• Short problem: Reproduce the lines below word for word, from the line containing "collection date: 1929-11-04/1929-11-25" through the final line, including both.

• Exercise data:
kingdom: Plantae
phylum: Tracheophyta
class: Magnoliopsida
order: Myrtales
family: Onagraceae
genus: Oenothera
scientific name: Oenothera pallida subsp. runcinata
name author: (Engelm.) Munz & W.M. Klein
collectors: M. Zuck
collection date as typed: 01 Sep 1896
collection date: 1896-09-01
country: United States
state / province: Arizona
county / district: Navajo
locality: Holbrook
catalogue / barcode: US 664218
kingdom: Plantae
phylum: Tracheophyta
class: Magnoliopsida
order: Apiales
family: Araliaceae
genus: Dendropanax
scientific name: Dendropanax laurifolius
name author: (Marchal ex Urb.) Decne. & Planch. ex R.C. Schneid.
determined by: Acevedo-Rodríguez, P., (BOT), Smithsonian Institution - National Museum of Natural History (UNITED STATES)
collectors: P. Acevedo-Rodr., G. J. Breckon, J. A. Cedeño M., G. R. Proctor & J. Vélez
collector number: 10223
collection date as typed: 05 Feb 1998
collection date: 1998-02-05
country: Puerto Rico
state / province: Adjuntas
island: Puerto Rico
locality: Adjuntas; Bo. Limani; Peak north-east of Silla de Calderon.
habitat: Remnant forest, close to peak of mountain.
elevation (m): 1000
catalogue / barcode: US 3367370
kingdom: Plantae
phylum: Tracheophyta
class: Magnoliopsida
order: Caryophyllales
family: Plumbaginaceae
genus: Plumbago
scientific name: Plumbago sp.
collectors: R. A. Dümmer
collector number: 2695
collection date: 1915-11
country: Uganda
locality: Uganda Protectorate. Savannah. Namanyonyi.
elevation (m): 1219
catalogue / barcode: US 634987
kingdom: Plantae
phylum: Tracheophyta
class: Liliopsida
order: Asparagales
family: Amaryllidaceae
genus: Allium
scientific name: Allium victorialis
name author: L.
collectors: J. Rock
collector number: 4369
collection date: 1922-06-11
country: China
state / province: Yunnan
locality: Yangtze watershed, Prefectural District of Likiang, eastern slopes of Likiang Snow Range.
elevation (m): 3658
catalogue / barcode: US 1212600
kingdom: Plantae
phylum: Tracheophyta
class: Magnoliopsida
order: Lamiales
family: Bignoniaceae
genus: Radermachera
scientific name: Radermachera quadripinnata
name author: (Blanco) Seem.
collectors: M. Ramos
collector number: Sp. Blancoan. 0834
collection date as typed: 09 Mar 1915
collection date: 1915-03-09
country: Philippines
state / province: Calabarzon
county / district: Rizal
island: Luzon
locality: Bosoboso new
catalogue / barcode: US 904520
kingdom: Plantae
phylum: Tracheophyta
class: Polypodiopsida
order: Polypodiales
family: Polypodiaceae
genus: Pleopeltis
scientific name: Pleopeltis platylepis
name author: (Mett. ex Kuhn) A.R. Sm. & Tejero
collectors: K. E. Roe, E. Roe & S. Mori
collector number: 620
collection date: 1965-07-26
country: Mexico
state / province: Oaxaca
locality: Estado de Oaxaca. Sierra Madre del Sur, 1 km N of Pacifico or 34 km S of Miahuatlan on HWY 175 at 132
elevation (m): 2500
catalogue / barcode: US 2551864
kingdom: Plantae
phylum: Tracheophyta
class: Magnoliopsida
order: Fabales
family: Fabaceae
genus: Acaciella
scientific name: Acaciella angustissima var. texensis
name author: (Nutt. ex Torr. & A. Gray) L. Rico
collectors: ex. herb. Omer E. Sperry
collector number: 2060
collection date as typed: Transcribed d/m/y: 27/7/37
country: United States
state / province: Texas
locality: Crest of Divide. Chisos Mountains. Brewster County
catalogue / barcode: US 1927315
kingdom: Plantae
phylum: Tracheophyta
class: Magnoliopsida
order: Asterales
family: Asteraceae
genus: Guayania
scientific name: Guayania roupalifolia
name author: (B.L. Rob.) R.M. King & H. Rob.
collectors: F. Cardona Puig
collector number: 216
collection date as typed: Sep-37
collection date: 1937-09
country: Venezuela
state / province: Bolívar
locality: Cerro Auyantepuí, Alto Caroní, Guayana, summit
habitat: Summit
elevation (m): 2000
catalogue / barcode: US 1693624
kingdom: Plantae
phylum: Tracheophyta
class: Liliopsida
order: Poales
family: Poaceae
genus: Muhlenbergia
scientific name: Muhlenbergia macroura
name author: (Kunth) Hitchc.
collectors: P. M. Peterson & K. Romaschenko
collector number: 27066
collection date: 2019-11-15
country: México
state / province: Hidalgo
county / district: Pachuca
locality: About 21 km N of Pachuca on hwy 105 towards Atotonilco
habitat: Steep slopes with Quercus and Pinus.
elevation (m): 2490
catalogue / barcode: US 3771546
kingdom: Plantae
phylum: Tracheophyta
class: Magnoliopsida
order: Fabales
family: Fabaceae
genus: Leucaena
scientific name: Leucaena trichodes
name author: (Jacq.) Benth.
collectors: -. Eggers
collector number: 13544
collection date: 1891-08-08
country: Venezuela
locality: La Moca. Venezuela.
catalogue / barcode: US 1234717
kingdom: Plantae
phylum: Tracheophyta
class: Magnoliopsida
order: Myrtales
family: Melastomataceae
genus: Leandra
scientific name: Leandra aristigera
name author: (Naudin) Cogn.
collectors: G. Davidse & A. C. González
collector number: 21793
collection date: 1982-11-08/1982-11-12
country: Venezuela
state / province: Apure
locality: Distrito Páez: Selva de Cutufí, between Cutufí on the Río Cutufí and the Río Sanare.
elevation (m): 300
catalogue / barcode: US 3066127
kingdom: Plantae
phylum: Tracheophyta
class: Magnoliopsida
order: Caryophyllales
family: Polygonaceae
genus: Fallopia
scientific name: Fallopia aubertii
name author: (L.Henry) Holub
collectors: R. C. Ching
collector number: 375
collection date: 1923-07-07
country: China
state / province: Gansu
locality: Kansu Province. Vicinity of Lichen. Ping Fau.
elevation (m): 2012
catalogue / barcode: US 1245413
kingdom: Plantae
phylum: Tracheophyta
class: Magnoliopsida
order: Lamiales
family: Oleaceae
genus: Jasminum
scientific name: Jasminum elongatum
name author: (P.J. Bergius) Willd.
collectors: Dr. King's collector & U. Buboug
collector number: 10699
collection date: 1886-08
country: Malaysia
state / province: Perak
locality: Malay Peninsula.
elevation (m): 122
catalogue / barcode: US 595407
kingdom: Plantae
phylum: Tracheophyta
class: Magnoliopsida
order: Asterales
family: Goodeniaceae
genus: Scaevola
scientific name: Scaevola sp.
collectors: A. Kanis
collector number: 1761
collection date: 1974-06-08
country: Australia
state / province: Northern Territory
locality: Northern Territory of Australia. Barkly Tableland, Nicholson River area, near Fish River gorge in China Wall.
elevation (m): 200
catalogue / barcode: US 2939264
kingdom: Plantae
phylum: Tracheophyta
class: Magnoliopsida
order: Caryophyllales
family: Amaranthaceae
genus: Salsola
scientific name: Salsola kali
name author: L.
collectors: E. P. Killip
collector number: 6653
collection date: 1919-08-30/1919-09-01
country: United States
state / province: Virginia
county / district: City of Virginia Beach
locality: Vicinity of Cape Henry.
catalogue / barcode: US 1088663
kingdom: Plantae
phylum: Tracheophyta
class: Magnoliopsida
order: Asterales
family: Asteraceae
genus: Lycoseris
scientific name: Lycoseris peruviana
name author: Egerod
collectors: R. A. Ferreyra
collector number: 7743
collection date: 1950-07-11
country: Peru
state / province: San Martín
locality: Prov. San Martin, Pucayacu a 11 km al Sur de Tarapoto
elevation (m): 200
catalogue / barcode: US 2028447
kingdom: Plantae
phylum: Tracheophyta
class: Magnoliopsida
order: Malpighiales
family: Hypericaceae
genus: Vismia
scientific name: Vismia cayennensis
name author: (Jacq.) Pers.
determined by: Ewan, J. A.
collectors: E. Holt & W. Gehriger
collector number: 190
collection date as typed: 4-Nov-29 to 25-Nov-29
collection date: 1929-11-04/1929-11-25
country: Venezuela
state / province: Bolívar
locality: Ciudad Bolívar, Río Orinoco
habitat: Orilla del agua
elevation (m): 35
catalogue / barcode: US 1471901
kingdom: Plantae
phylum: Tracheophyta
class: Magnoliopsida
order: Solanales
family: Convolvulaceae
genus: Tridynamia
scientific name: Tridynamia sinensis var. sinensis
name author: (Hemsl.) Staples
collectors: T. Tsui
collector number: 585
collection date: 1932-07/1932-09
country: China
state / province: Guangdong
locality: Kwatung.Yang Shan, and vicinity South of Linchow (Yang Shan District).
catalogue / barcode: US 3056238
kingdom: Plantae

• Task answer:
collection date: 1929-11-04/1929-11-25
country: Venezuela
state / province: Bolívar
locality: Ciudad Bolívar, Río Orinoco
habitat: Orilla del agua
elevation (m): 35
catalogue / barcode: US 1471901
kingdom: Plantae
phylum: Tracheophyta
class: Magnoliopsida
order: Solanales
family: Convolvulaceae
genus: Tridynamia
scientific name: Tridynamia sinensis var. sinensis
name author: (Hemsl.) Staples
collectors: T. Tsui
collector number: 585
collection date: 1932-07/1932-09
country: China
state / province: Guangdong
locality: Kwatung.Yang Shan, and vicinity South of Linchow (Yang Shan District).
catalogue / barcode: US 3056238
kingdom: Plantae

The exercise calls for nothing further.